* _WORK TO BE COMPLETED_: Copy the data from the line with "Considering the body" up to and including the line with "the player in white jersey at point (406, 172) is", keeping every line as it stands.

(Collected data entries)

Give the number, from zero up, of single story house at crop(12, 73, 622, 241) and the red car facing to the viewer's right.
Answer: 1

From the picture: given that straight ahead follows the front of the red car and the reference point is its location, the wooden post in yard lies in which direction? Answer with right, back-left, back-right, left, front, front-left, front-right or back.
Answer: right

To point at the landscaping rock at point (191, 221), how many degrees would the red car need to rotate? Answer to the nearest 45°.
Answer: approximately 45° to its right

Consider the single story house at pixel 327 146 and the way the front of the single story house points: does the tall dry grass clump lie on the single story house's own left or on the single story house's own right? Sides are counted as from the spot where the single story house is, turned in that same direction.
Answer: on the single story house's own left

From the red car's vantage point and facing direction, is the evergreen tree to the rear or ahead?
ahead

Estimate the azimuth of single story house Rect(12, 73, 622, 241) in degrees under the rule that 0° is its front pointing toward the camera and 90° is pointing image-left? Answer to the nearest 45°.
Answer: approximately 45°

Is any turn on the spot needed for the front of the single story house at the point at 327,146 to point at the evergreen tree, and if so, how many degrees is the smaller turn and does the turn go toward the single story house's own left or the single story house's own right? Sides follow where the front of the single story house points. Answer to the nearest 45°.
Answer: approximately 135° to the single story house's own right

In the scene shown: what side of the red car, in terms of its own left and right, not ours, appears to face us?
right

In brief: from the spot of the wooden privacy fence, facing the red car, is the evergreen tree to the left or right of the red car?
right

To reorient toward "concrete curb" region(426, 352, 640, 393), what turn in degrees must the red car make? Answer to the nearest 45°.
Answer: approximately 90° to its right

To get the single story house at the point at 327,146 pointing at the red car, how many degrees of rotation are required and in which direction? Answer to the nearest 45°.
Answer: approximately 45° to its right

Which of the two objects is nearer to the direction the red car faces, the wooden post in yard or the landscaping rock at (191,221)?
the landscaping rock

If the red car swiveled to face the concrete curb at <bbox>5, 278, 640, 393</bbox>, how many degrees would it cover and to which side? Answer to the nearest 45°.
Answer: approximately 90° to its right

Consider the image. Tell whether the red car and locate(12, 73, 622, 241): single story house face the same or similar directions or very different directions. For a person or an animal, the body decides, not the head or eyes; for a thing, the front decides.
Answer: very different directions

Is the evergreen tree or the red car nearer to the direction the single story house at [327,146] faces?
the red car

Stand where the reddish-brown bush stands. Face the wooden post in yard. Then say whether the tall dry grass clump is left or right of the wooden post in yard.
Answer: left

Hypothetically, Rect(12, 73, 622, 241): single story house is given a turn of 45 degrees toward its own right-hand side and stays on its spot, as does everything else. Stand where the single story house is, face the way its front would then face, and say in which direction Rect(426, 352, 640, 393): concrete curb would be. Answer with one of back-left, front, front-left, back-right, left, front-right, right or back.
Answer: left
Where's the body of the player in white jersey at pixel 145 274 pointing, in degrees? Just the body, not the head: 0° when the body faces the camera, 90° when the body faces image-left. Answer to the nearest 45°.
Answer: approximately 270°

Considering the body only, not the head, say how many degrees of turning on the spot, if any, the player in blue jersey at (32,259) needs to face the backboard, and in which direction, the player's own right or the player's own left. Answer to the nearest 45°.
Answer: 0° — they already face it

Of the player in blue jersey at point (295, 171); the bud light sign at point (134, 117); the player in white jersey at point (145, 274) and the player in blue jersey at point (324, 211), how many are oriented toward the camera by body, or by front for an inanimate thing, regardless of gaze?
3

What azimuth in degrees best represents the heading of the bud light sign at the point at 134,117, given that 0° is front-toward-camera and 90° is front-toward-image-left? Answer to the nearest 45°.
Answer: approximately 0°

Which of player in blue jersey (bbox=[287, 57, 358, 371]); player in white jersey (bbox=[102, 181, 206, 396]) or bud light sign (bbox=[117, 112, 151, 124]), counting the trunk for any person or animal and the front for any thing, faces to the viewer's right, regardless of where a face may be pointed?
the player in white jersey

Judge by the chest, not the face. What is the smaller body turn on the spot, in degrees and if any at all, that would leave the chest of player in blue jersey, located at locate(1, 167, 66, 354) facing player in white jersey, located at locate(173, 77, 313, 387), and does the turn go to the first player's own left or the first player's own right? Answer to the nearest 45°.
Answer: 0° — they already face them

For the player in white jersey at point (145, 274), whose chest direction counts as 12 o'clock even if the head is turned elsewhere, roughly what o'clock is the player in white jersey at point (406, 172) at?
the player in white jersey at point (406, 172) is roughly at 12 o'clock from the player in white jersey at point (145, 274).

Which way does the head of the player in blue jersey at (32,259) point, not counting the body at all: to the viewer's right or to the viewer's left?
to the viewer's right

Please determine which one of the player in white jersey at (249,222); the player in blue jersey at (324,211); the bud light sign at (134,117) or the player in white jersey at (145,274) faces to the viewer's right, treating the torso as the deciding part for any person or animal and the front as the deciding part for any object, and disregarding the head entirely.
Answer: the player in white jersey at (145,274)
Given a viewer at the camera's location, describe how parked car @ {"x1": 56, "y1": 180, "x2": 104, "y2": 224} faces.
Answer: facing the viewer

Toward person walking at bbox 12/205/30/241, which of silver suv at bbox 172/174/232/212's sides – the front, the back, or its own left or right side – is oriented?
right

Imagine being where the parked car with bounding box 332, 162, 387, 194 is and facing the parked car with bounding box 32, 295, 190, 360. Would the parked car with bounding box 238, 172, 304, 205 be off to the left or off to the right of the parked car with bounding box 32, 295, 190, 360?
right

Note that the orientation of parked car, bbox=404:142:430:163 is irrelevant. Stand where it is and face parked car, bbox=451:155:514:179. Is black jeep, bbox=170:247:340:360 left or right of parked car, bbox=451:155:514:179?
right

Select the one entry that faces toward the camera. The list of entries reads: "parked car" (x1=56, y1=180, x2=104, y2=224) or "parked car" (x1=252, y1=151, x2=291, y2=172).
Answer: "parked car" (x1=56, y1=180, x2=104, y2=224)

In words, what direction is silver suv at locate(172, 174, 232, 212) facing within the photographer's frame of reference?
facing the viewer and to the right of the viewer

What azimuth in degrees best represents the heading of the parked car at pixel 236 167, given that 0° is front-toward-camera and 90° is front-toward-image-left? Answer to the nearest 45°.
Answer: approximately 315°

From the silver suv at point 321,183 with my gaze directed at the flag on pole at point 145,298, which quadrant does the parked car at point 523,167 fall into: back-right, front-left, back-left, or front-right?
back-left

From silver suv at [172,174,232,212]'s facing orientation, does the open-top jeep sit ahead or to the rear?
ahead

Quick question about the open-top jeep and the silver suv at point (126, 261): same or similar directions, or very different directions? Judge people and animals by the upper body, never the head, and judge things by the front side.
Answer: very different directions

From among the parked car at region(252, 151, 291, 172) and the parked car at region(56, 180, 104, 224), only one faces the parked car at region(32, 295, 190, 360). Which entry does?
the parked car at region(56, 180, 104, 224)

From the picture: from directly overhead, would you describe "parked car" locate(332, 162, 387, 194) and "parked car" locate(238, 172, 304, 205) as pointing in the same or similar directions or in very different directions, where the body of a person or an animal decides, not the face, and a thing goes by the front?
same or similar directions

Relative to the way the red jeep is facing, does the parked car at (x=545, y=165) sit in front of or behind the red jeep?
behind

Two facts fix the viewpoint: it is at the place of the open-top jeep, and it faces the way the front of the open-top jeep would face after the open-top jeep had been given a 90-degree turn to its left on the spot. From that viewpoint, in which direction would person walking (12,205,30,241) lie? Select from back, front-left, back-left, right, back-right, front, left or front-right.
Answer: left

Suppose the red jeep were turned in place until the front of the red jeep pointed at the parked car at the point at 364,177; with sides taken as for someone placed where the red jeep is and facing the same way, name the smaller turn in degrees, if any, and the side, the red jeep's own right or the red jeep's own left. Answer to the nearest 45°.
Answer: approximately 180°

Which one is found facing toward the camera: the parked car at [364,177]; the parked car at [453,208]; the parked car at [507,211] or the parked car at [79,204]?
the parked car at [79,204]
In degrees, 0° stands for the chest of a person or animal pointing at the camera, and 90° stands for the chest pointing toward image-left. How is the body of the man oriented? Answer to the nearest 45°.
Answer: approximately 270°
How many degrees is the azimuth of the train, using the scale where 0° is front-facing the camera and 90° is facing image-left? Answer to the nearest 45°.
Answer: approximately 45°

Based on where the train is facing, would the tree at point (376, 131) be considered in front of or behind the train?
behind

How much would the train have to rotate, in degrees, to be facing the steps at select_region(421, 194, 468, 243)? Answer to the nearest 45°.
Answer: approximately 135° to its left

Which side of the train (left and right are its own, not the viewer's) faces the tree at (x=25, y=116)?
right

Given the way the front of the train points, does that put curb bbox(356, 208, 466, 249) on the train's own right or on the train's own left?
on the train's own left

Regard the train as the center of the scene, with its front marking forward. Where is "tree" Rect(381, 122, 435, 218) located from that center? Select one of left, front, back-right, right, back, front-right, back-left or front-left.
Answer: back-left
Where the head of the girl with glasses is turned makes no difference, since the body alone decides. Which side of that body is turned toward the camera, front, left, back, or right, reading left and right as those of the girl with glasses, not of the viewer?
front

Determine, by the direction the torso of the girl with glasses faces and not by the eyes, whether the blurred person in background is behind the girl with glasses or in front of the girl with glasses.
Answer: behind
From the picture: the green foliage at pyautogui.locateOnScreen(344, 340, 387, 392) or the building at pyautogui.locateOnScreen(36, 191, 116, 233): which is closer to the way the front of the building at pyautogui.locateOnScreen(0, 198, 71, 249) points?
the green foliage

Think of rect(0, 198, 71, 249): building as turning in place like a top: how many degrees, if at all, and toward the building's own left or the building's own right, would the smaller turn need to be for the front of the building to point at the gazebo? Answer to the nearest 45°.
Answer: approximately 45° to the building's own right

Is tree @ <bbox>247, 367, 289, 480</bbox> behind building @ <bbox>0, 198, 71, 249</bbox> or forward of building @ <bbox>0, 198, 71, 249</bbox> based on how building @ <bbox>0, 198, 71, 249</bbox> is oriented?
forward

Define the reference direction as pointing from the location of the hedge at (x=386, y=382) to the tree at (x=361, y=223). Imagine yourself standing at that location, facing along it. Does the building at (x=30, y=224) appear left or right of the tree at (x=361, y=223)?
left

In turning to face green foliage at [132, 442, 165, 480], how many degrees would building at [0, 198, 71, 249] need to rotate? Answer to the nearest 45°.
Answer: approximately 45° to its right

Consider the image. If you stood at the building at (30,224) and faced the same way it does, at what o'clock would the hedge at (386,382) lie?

* _RESPONSE TO THIS EXERCISE_:
Considering the body only, not the head, say how many degrees of turning on the spot, if any, the player in blue jersey at (32,259) needs to face the backboard, and in which direction, the player's own right or the player's own left. Answer to the nearest 45°.
Answer: 0° — they already face it

Of the player in blue jersey at point (295, 171); the bud light sign at point (134, 117); the player in white jersey at point (145, 274) and the player in blue jersey at point (324, 211), how many are oriented toward the camera by body, or by front for an inanimate thing, regardless of gaze?
3

What azimuth in degrees best represents the heading of the bud light sign at the point at 134,117, given that 0° is front-toward-camera and 90° is front-toward-image-left? Answer to the nearest 45°.
Answer: approximately 0°

Which of player in blue jersey (bbox=[287, 57, 358, 371]); player in white jersey (bbox=[102, 181, 206, 396]) or bud light sign (bbox=[117, 112, 151, 124]), counting the trunk for any person or animal and the front for any thing, faces to the viewer's right, regardless of where a face may be pointed?
the player in white jersey

Judge by the chest, not the face. What is the smaller body turn on the spot, in degrees and if any at all, that would leave the chest of player in blue jersey, located at locate(1, 167, 66, 354) facing player in white jersey, located at locate(173, 77, 313, 387), and does the turn go to the first player's own left or the first player's own right? Answer to the nearest 45°.
Answer: 0° — they already face them

For the player in white jersey at point (145, 274), whose chest direction counts as 12 o'clock even if the head is turned elsewhere, roughly what o'clock is the player in white jersey at point (406, 172) at?
the player in white jersey at point (406, 172) is roughly at 12 o'clock from the player in white jersey at point (145, 274).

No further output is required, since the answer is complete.